- WORK TO COMPLETE -
(a) Please copy the vintage art blog text verbatim, from "More from Miss" up to and including "use of monochrome.".
(b) Pick up the vintage art blog text at the point where it stops, and keep writing it.
-------- EXTRACT PROVIDED
Thursday 28 August 2014

More from Miss M. E. Porter

Here are a few more works by Miss Margaret E Porter; ones that appealed to me.  The image of the lady and butterfly above also has a strong Art Nouveau feel but also reminds me of Aubrey Beardsley's work with the swirling patterns and strong black and white.
 This Rose design was just a little too big to fit on my scanner, but is symmetrical.
I liked the swirly pattern in the centre of this design.
The vines design is one of my favourites - it works really well and has a really good flow around the whole piece.
 Mother and child reading, again, an effective use of monochrome.
Slightly softer in feel, with a more three dimensional appearance for these flowers.  She was a very talented designer and artist.

Monday 25 August 2014

A Vintage Art discovery

This discovery happened when we went to a little Antiques market a couple of weekends ago, in Castle Square in Lincoln.  We looked round the stalls and saw lots of things we would like, in an ideal world, of course, but then, on one stall, I noticed this ink drawing in  a box, on top of a lot of other papers.
----------------
-------- RAW RECORDS
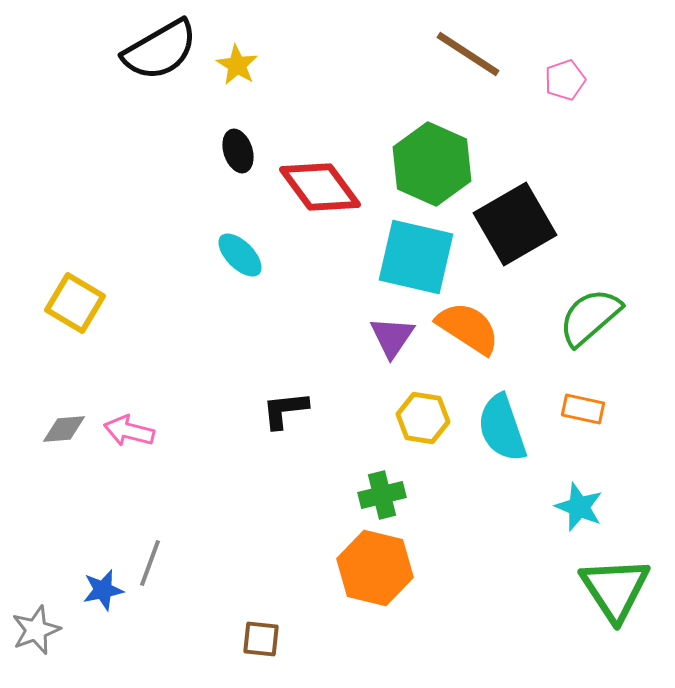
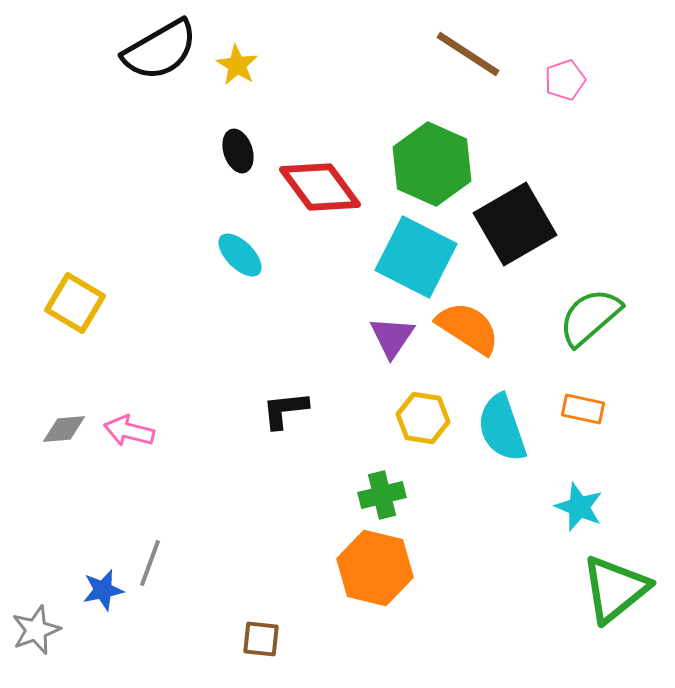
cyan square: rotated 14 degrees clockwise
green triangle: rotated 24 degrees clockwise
----------------
-------- RAW RECORDS
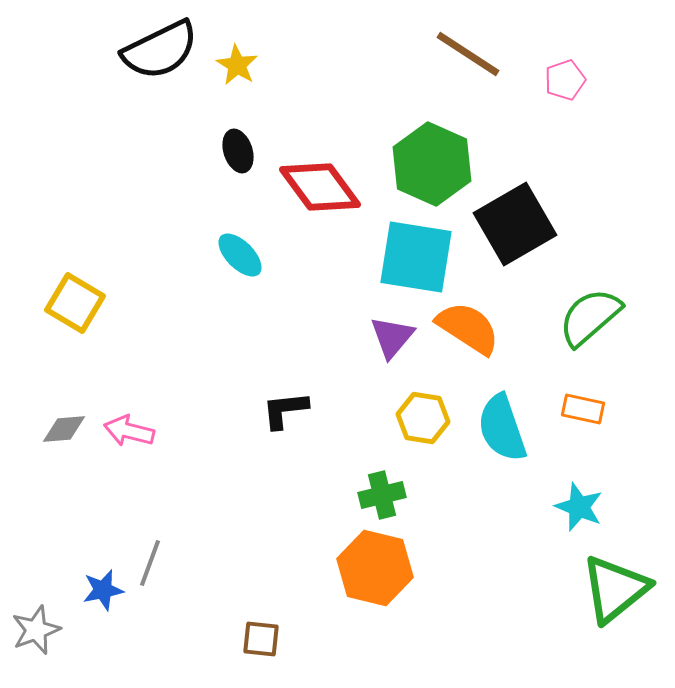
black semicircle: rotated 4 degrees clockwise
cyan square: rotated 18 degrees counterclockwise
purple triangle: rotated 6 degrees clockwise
----------------
- ANSWERS BELOW -
(a)
More from Miss M. E. Porter

Here are a few more works by Miss Margaret E Porter; ones that appealed to me.  The image of the lady and butterfly above also has a strong Art Nouveau feel but also reminds me of Aubrey Beardsley's work with the swirling patterns and strong black and white.
 This Rose design was just a little too big to fit on my scanner, but is symmetrical.
I liked the swirly pattern in the centre of this design.
The vines design is one of my favourites - it works really well and has a really good flow around the whole piece.
 Mother and child reading, again, an effective use of monochrome.

(b)
 It reminded me a bit of some designs my granny had done when she was at school, and was Art Nouveau in style, which is a style I really like.  We dug down into the box and found many more ink drawings and some paintings and works in colour.  They all had a number on them (15306) and most had a name and address, M. E. Porter, Sibsey, Boston, Lincs.  We picked out a few images we really liked and got ready to pay.  The stall holder told us that there were letters in the box too, and that M. E. Porter had undertaken a drawing course in 1916-1917, of which these were all part.  She said she had spent a happy evening reading the letters.  We were just going to buy the pictures we'd picked out when, on an impulse, we decided it would be a real shame to break up the collection, so we bought the whole boxful.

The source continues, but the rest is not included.